Man, that matters a lot:
• Wait, Mason Rudolph's turn tomorrow night in Philadelphia won't come until near the end?
So much for tuning out after the first couple drives. Here's betting this will be the Steelers' highest TV ratings for a preseason fourth quarter in forever.
• Mike Tomlin and Keith Butler can get as clever as they please with defensive schemes, multiple hybrid safeties and all, but I won't feel better about that side of the ball until Vince Williams and Jon Bostic definitively take hold at inside linebacker. And honestly, maybe not even then.
Sorry, but I can't fathom a defense being soft in the middle but somehow strong overall.
• Le'Veon Bell can take all the time he wants, it turns out, at least if he's capable of this amazing gaffe-based feat discovered in EA's new 'Madden' game:
when your jump cut rating is 1000 ? pic.twitter.com/vPptrWqgjv
— NBC Sports (@NBCSports) August 8, 2018
For real, Bell's the only one who can do it. It's like he's teleporting to the Andromeda galaxy.

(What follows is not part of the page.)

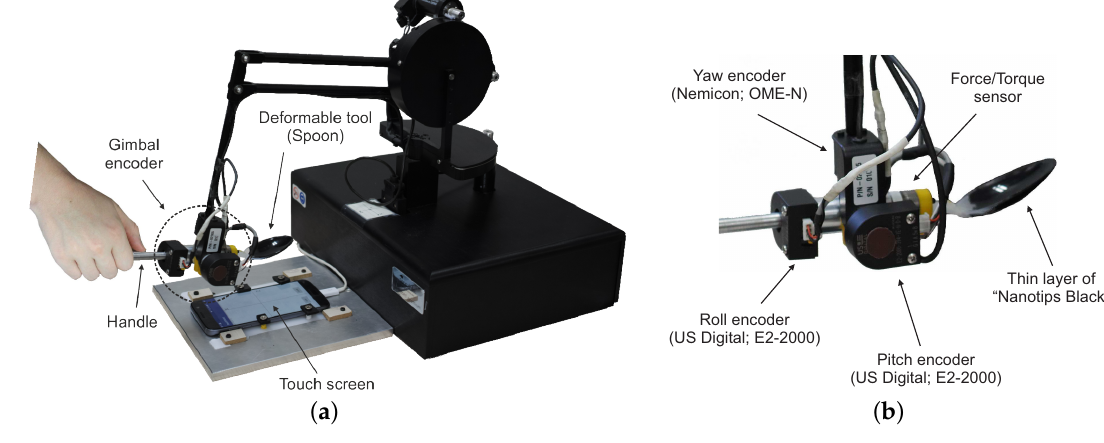
Figure 4. Data recording setup. A user holds the handle of the device and presses the tool to surface of the touchscreen. Data from the tool deformation is recorded when the tool is in contact with the touchscreen. ( a ) Recording hardware; ( b ) Gimbal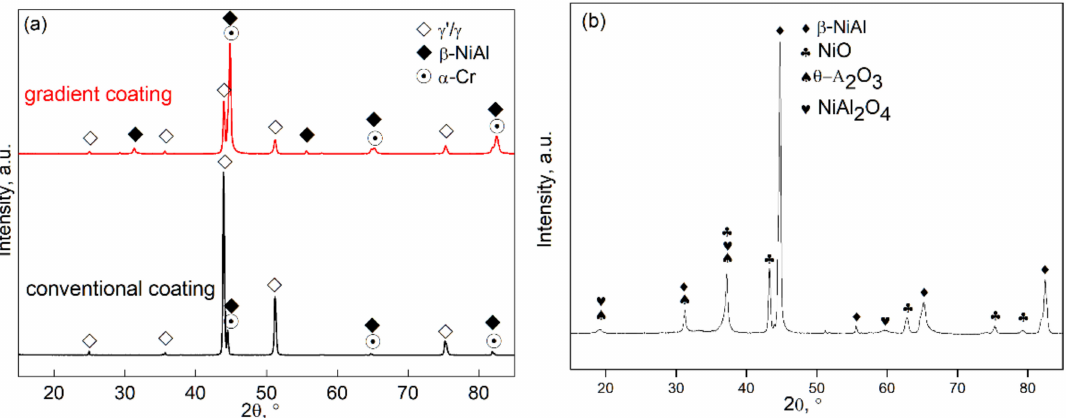
Figure 1. XRD patterns of the three coatings in the as-received state: ( a ) the conventional and gradient coatings; ( b ) the preoxidised coating.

• The Browns are this year's 'Hard Knocks' team on HBO, and Jarvis Landry, a newcomer to professional sports' most miserable franchise, whipped up the boys with a pre-camp speech that aired last night but really deserves to be printed out -- and devoured for each glorious syllable -- in its entirety:
“I don’t know what the [expletive] has been going on here! And I don’t know why it’s been going on! But if you’re not hurt, like if your hamstring ain’t falling off -- [expletive] gone -- your leg ain’t broke, you should be [expletive] practicing! Straight up! Like that [expletive] is weakness, and that [expletive] is contagious as [expletive], and that [expletive] ain’t going to be in this room, bro! That [expletive] been here in the past, and that’s why the past has been like it is, bro! That [expletive] is over with here, bro! If you’re going to [expletive] practice, [expletive] practice! Ain’t nobody going to get better by being on the [expletive] sideline if you ain’t [expletive] hurt! If you’re not [expletive] hurt, you’ve got to [expletive] practice! Because you make other [expletive] work even [expletive] harder! Now they’re at more [expletive] risk of getting hurt, because you don’t want to [expletive] practice, because you’re being a [expletive]! Straight up, man! That [expletive] is [expletive] real, bro! That [expletive] ain’t happening here! I’m just letting y’all know! That [expletive] is not [expletive] happening here. I’m hurt and I’m tired just like every [expletive] body in this room, but I ain’t taking no [expletive] days off, because I can’t be [expletive] great that way! That’s got to be the [expletive] attitude and the mentality all the [expletive] time! All that ‘me’ [expletive] don’t [expletive] live here no more! That [expletive] don’t exist! It’s contagious, bro! Like it’s really [expletive] contagious! It’s contagious!”
Yeah, but is it contagious?
Afterward on social media, of course, Landry got all pious:
Bless’m Then ??
— Jarvis Juice Landry (@God_Son80) August 8, 2018
• Am I the only one who feels older only upon hearing that a prominent athlete has a birthday?
Seriously, Sidney Crosby turned 31, and that's just all kinds of wrong.